* Dataset records:
------------------------------------------------

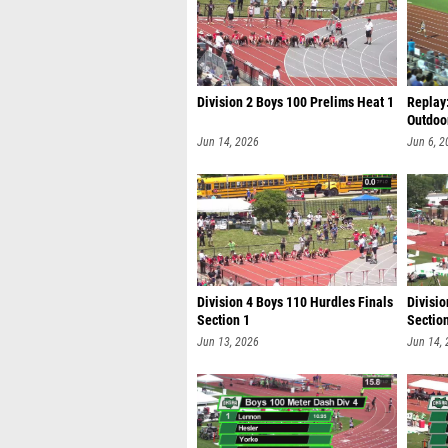
Division 2 Boys 100 Prelims Heat 1
Replay
Outdoo
Jun 14, 2026
Jun 6, 2
Division 4 Boys 110 Hurdles Finals
Divisio
Section 1
Sectio
Jun 13, 2026
Jun 14,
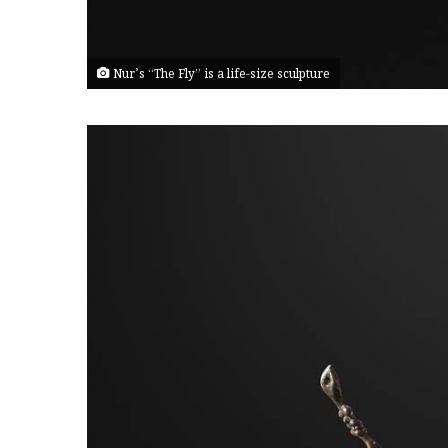
Nur’s “The Fly” is a life-size sculpture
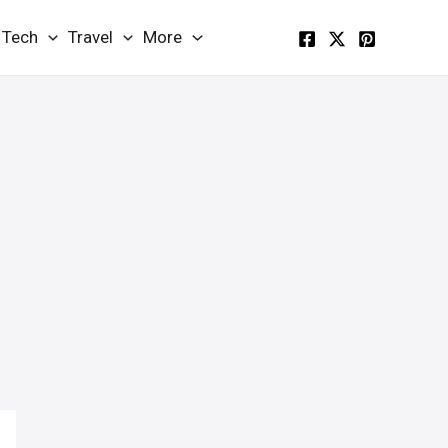
Tech
Travel
More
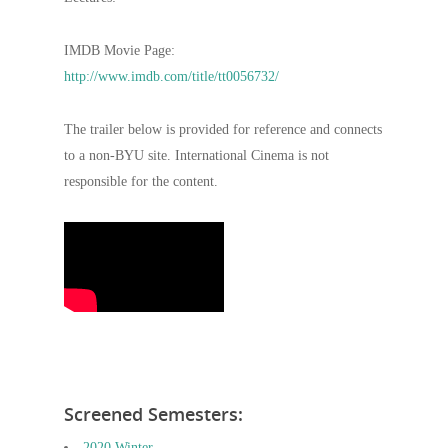
IMDB Movie Page:
http://www.imdb.com/title/tt0056732/
The trailer below is provided for reference and connects
to a non-BYU site. International Cinema is not
responsible for the content.
Screened Semesters:
2020 Winter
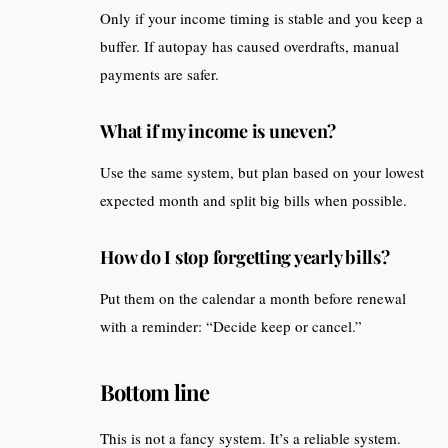
Only if your income timing is stable and you keep a
buffer. If autopay has caused overdrafts, manual
payments are safer.
What if my income is uneven?
Use the same system, but plan based on your lowest
expected month and split big bills when possible.
How do I stop forgetting yearly bills?
Put them on the calendar a month before renewal
with a reminder: “Decide keep or cancel.”
Bottom line
This is not a fancy system. It’s a reliable system.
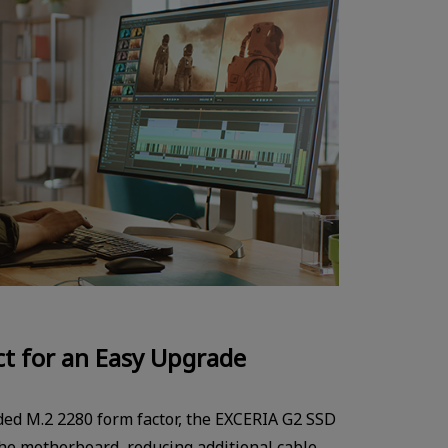
t for an Easy Upgrade
ided M.2 2280 form factor, the EXCERIA G2 SSD
 the motherboard, reducing additional cable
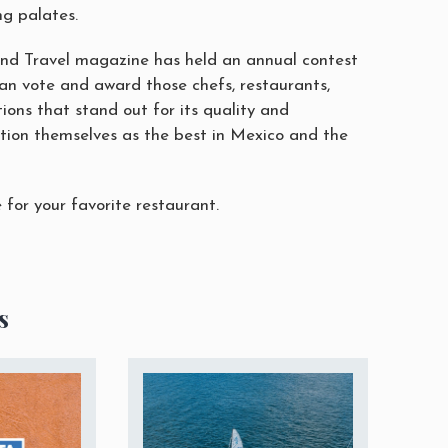
g palates.
and Travel magazine has held an annual contest
can vote and award those chefs, restaurants,
ions that stand out for its quality and
tion themselves as the best in Mexico and the
for your favorite restaurant.
s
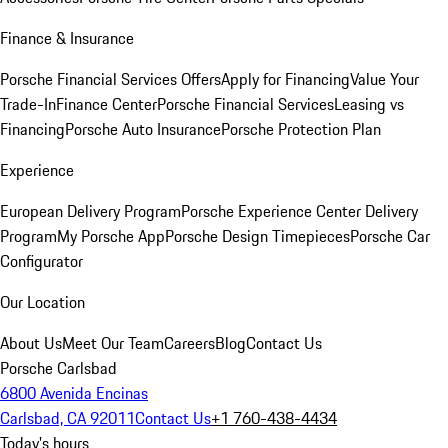
Finance & Insurance
Porsche Financial Services Offers
Apply for Financing
Value Your
Trade-In
Finance Center
Porsche Financial Services
Leasing vs
Financing
Porsche Auto Insurance
Porsche Protection Plan
Experience
European Delivery Program
Porsche Experience Center Delivery
Program
My Porsche App
Porsche Design Timepieces
Porsche Car
Configurator
Our Location
About Us
Meet Our Team
Careers
Blog
Contact Us
Porsche Carlsbad
6800 Avenida Encinas
Carlsbad, CA 92011
Contact Us
+1 760-438-4434
Today's hours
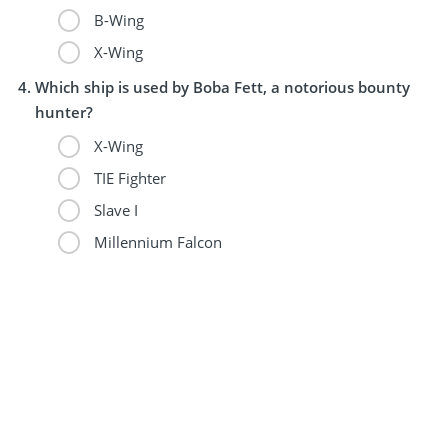
B-Wing
X-Wing
Which ship is used by Boba Fett, a notorious bounty
hunter?
X-Wing
TIE Fighter
Slave I
Millennium Falcon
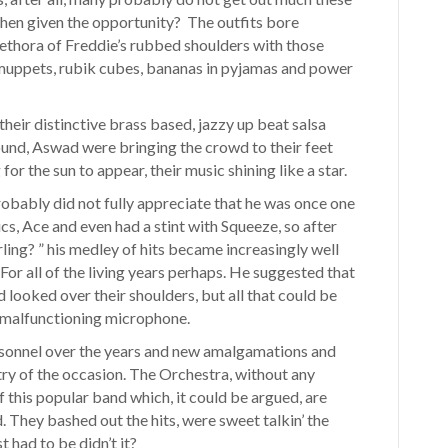
hen given the opportunity? The outfits bore
lethora of Freddie’s rubbed shoulders with those
 muppets, rubik cubes, bananas in pyjamas and power
eir distinctive brass based, jazzy up beat salsa
und, Aswad were bringing the crowd to their feet
for the sun to appear, their music shining like a star.
obably did not fully appreciate that he was once one
s, Ace and even had a stint with Squeeze, so after
arling? ” his medley of hits became increasingly well
or all of the living years perhaps. He suggested that
 looked over their shoulders, but all that could be
s malfunctioning microphone.
ersonnel over the years and new amalgamations and
try of the occasion. The Orchestra, without any
of this popular band which, it could be argued, are
. They bashed out the hits, were sweet talkin’ the
t had to be didn’t it?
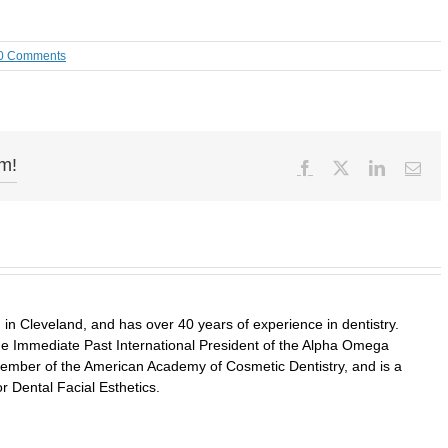
0 Comments
rm!
Facebook
X
LinkedIn
Ema
in Cleveland, and has over 40 years of experience in dentistry.
 the Immediate Past International President of the Alpha Omega
a member of the American Academy of Cosmetic Dentistry, and is a
r Dental Facial Esthetics.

------------------------------------------------

* Instruction:
Count the lines in the items above that contain the word "years" and reply with only the number.

* Exercise solution:
3